3. How does AI achieve good outcomes?
In our view, realising the potential value of AI depends on two key success factors. The first, and by far the most important, is data. No machine, however smart, can do better than work with the data it is given. In particular, the ability of AI to learn depends on two things.
- Data volume. The greater the volume of data, the greater the potential value of AI. Tapping the value of in-house data depends on pooling data effectively, or on enabling fast and flexible connections between platforms. The challenges of connectivity are even greater when it comes to using external information – but so are the potential insights.
- Data interpretation. Different forms of AI can work with different types of data. ML has the potential to sift through alternative data such as social media chat, geolocations, satellite images, weather forecasts, online sales or credit activity. Other AI tools may require data to be tagged or labelled before use. Whatever the data format, effective feedback – whether manual or automated – is essential to ensuring that AI learns the right lessons. For example, a technique called reinforcement learning (a form of trial and error) can help some AI tools to work around data labelling limitations.
These requirements mean that a joined-up approach to data is vital to allowing every organisation to make the most of the information they hold and overcome the limitations of legacy technology. Application Programming Interfaces (APIs) can play a key role in gathering data from external sources, or in creating smart data lakes with standardised formats that facilitate AI interrogation (for more on this subject, read the Game Changers report APIs – Joining the Dots).
The second area of success factors fall under the heading of organisation. Some of these practical factors – such as financing, project management and effective oversight – are similar to any technology project. But others are particularly important to making a success of AI. In our view, these include:
- Leadership. The leaders of investment firms rarely have a technology background. More CTOs are joining boards, but often spend more time on existing technology than on innovation. Firms need leaders that can set out an AI-enabled vision that combines existing strengths with new capabilities.
- Human skills. The right human capabilities are essential to deriving value from AI (see Debate 5).Good relationships between business specialists (leaders, managers and strategy teams) and technicians (engineers, data scientists and quantitative analysts) are essential.
- Testing and development. Many firms work with external partners to develop proofs of concept (POCs) for AI, and to conduct alpha and beta testing. For a typical asset manager, this means working with securities servicers, software vendors, cloud providers, FinTechs and consultants (see Debate 4). Selecting the right POCs – and the right partners – is crucial to demonstrating proof of value.
- Security. Testing AI POCs can require investment firms to give external developers a degree of system access. Cloud computing can also allow POCs to be tested in minutes rather than the days or weeks that in-house systems might take. In both cases, firms need to balance security with flexibility.
- Culture. Hierarchies, silos, risk aversion and fear of failure can be major barriers to AI adoption. One investment manager admitted that its portfolio managers failed to act on key AI predictions, even when – with hindsight – they were proved correct7. Succeeding with AI requires an agile culture that combines the prudence of financial services with the experimentation of the tech industry.
The need to ensure these critical factors are in place means that the effective management of innovation is crucial to making a success of AI. This is the topic we turn to next.
The entire premise of AI depends on access to large volumes of data, in a format that AI can interpret and learn from. The importance of an effective data strategy cannot be overstated. A range of other organizational factors are also vital to success. In many cases, these will require investment firms to take a more agile approach to innovation than has historically been the case.

- SUPPLIED DATA
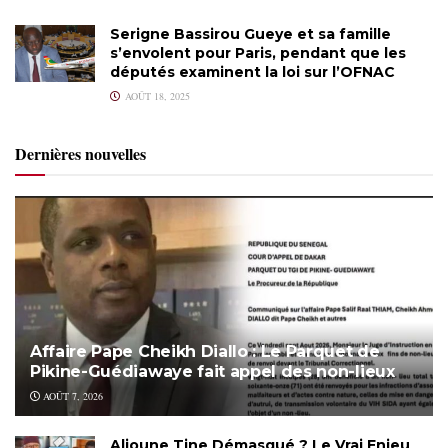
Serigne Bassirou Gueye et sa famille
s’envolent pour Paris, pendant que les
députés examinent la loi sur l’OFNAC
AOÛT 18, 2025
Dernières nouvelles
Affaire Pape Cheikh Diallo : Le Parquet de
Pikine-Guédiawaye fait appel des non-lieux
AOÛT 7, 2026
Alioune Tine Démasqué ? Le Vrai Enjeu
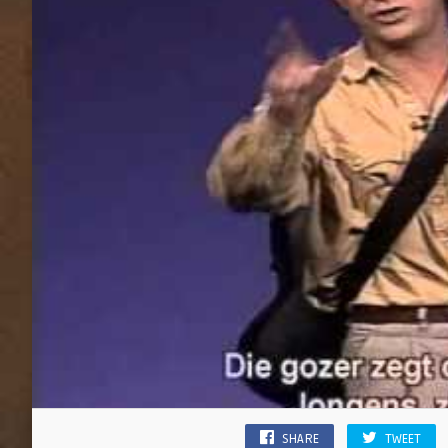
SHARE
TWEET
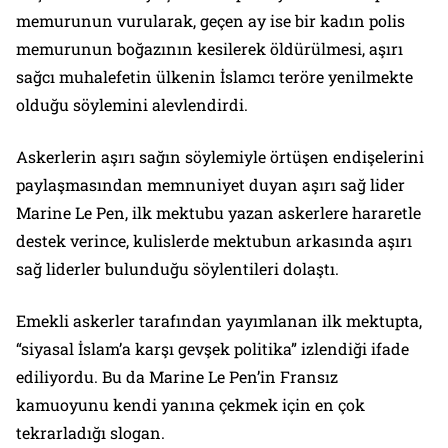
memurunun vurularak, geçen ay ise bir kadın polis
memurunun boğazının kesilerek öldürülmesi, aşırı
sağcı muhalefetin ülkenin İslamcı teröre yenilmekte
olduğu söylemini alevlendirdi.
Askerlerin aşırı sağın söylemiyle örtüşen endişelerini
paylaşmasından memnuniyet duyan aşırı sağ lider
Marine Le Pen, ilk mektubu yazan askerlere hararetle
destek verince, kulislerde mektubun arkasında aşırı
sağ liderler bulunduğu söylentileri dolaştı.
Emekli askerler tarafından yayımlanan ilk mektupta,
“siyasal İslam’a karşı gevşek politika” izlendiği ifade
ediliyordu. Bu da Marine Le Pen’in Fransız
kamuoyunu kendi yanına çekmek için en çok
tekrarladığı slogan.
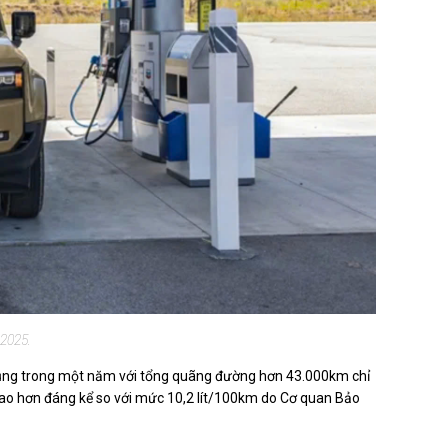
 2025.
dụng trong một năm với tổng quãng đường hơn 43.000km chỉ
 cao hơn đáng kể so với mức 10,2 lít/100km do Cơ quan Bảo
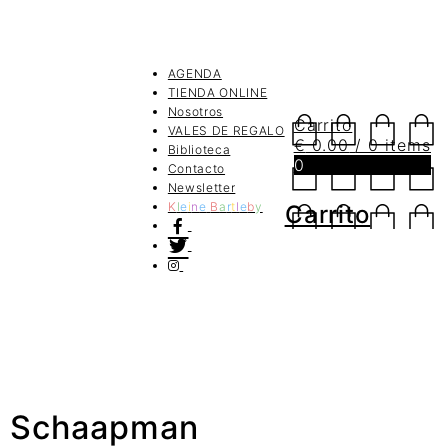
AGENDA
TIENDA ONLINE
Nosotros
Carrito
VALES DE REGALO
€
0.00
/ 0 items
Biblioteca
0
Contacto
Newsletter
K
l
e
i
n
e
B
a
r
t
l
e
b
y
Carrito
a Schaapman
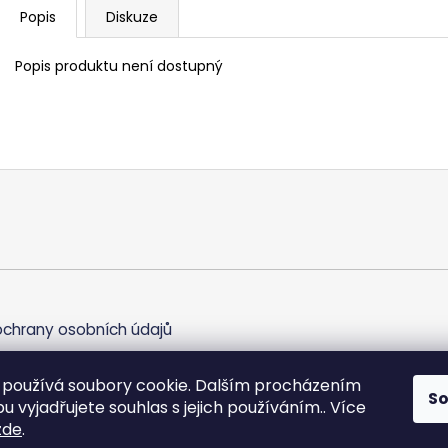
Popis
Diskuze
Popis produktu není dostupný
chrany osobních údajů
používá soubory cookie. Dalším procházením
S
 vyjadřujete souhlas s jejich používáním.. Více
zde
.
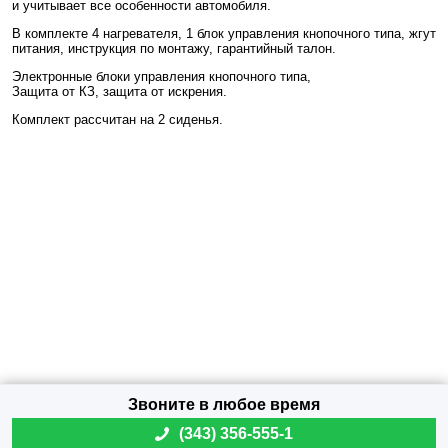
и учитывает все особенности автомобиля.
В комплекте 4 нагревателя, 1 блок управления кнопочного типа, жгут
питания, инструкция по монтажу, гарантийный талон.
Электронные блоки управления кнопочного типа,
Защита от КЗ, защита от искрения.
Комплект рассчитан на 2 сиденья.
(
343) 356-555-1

* * *

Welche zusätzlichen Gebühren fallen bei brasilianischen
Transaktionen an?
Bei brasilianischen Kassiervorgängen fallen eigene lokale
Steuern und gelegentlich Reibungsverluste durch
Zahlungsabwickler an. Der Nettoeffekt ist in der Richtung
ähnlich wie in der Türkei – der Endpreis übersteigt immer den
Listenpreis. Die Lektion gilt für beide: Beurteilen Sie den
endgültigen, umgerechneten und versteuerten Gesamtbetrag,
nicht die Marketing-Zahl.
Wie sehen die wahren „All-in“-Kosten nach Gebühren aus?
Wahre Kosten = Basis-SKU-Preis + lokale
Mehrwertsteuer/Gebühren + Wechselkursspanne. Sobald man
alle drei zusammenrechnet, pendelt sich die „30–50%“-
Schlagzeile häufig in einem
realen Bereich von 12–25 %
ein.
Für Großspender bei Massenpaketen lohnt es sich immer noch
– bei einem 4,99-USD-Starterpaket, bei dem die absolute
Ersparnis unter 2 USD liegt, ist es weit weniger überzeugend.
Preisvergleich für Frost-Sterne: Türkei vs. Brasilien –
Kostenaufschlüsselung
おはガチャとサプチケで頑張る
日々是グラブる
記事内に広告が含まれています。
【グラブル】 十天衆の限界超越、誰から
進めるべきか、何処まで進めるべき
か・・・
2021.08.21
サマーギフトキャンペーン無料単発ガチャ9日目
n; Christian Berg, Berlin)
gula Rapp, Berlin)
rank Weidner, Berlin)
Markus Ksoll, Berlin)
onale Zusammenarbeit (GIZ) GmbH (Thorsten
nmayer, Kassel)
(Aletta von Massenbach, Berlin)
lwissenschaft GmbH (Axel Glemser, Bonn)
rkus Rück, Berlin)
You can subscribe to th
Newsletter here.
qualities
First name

- QUESTIONS TO ANSWER
1: Retype the AI success factors text starting at "- Security. Testing" and ending at "the tech industry.".
2: Write what comes next in the text on how AI achieves good outcomes, starting from where it stops.

- TASK RESPONSES
1:
- Security. Testing AI POCs can require investment firms to give external developers a degree of system access. Cloud computing can also allow POCs to be tested in minutes rather than the days or weeks that in-house systems might take. In both cases, firms need to balance security with flexibility.
- Culture. Hierarchies, silos, risk aversion and fear of failure can be major barriers to AI adoption. One investment manager admitted that its portfolio managers failed to act on key AI predictions, even when – with hindsight – they were proved correct7. Succeeding with AI requires an agile culture that combines the prudence of financial services with the experimentation of the tech industry.

2:
4. Is there a right way to implement AI?
Given the challenges posed by implementing AI – including the speed with which the technology is evolving – the effective management of innovation is becoming vital to achieving success.
On the upside, implementing AI does not typically require changing firms' core systems. Subject to the success factors discussed above in Debates 2 and 3, AI tools can usually work with existing platforms. This makes it relatively easy to test and implement use cases without disrupting client services. That means that 'start small, move fast' can be a valuable philosophy. By encouraging groups throughout the organisation to propose and test AI use cases, this helps to generate lots of potential applications and can quickly eliminate those that don't add value.
AI's potential to reshape institutions, markets and the industry as a whole means that every firm needs to monitor it closely, including those currently unable or unwilling to invest significantly in AI
However, a 'scattergun' approach has its limitations. Some form of top-down oversight is also essential to getting full value from AI implementation. A centralised view allows firms to prioritise the best use cases; to target investment; to monitor overall spending; to scale good ideas quickly; and to leverage applications across silos or entities.
There is also a third aspect to consider. Some asset managers are developing AI in-house, but most investment firms may need to work with external partners. Smaller and mid-tier asset managers in particular may decide to outsource significant portions of their AI development. It follows that identifying the right external providers and partners and working with them effectively is crucial to effective implementation. FinTechs can offer cutting edge machine learning, while larger vendors may provide a cloud-based analytics platform. Securities servicers offer scale advantages in terms of investment capital and data access, and are working to integrate AI tools into their aggregated, flexible data access offerings – sometimes called data as a service.
Firms can take a range of approaches to reconciling the competing imperatives of agility, direction and partnership. These include building centralised innovation labs; using centres of excellence; and taking a delegated or 'federalised' approach to development. Larger firms may need a combination of tactics, such as a two speed approach with a fast lane for testing and another for business rollout.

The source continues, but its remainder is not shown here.